TEXT PASSAGE:
Ameriprise didn't immediately respond to a request for comment Friday. However, the company suspended Li Lin Hsu, 42, of Diamond Bar, California, March 9, 2015, and terminated her on March 27, 2015, for "company policy violations related to maintaining a beneficiary relationship with a client, complaint handling, commingling funds, and conducting business with a foreign client," according to a disclosure on her profile at the Financial Industry Regulatory Authority's BrokerCheck website.

Ameriprise also found that Hsu "violated company policies related to … reusing previously submitted client forms," according to the statement on BrokerCheck.

Hsu, who also goes by the name Yilin Hsu Lee, was sentenced by U.S. District Judge Andrew J. Guilford. The judge also ordered her to pay $5.3 million in restitution to her victims. Hsu had pleaded guilty in February 2019 to one count of wire fraud.

Between February 2014 and May 2018, Hsu "lured in her victims with the promise that she would safely invest their money, [and] gained the trust of her victims — nearly all of whom are members of Southern California's Chinese community — by speaking to them in their native language and telling them she was part of their community," according to the U.S. Attorney's Office.

However, Hsu wasn't investing any of her victims' money, and instead allegedly using their funds to buy homes in Diamond Bar and Irvine, a Tesla car, a vacation at the Peninsula Hotel in Paris, and thousands of dollars' worth of luxury goods at high-end stores including Harry Winston, Chanel and Hermès.

"In the hallmark of a Ponzi scheme, Hsu also used money she stole from later investors to make lulling payments to early investors," according to the U.S. Attorney's Office.

In 2016, FINRA barred Hsu from working for any FINRA member firm in any capacity.

Shortly after Ameriprise terminated her, Hsu started her own companies — American Capital Trading Group and American Capital Republic — where she allegedly sought out more investors and swindled them. Hsu told those new clients their funds would be invested in low-risk municipal bonds. However, just like with her Ameriprise accounts, she didn't invest the funds at all, but instead spent the money on herself, according to the U.S. Attorney's Office.

"She fabricated account statements that showed her victims' funds were safely invested and lulled her victims into believing the account statements by making nominal 'interest payments' that originated from the funds of other victims," according to prosecutors. She also lied to one of her victims when she said American Capital Trading Group, which she controlled, was an Ameriprise affiliate, prosecutors said.

In 2016, Hsu "repeatedly lied under oath" to the Securities and Exchange Commission, which had started investigating her, according to the U.S. Attorney's Office. After the FBI arrested Hsu in April 2018 and in violation of a court order, Hsu met with two of her victims and told them to lie to the FBI that her plan had always been to invest in the two properties she had bought, according to prosecutors. She also allegedly induced them to give her an additional $450,000, which she then used to pay back another victim.

SUPPLIED DATA:
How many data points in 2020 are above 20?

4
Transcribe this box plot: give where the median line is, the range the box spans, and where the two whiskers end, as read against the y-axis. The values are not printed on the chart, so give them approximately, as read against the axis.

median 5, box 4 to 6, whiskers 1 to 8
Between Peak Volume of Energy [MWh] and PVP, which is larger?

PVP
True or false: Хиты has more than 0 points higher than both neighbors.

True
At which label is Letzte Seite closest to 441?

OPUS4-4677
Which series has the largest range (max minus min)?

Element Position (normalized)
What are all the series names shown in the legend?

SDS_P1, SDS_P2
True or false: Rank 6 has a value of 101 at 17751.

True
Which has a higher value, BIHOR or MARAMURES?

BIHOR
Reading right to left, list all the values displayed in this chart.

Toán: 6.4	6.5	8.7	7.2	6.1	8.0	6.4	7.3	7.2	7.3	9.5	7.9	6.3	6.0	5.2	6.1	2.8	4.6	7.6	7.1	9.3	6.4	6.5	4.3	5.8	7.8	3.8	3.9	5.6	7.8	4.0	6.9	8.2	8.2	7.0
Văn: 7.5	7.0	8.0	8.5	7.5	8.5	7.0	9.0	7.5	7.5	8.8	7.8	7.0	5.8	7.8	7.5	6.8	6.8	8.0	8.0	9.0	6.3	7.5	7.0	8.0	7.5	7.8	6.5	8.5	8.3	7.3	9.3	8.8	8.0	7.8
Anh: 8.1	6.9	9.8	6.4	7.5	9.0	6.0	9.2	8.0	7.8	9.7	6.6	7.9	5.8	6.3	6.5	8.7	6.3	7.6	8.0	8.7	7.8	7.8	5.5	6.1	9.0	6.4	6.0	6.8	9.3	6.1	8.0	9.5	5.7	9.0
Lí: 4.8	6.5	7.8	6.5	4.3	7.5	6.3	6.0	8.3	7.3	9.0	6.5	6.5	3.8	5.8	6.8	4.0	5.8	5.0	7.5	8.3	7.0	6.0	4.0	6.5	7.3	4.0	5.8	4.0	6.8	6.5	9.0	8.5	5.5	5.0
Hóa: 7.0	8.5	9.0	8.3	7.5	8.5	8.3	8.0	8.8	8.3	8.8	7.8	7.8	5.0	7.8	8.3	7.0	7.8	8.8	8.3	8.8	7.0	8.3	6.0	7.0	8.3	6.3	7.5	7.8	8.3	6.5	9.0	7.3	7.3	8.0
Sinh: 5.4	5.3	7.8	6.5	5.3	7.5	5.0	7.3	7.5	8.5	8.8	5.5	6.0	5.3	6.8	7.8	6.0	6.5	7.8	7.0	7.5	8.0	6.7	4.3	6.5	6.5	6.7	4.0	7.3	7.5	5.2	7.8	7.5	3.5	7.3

SET OF TASKS:
1/ Please list every company policy violation that the Hsu article says Ameriprise found.
2/ Return the part of the Hsu article between "Hsu, who also" and "of wire fraud.", inclusive.
The data above can be left aside.

OUTPUTS FOR THE TASKS:
1/
- Maintaining a beneficiary relationship with a client
- Complaint handling
- Commingling funds
- Conducting business with a foreign client
- Reusing previously submitted client forms

2/
Hsu, who also goes by the name Yilin Hsu Lee, was sentenced by U.S. District Judge Andrew J. Guilford. The judge also ordered her to pay $5.3 million in restitution to her victims. Hsu had pleaded guilty in February 2019 to one count of wire fraud.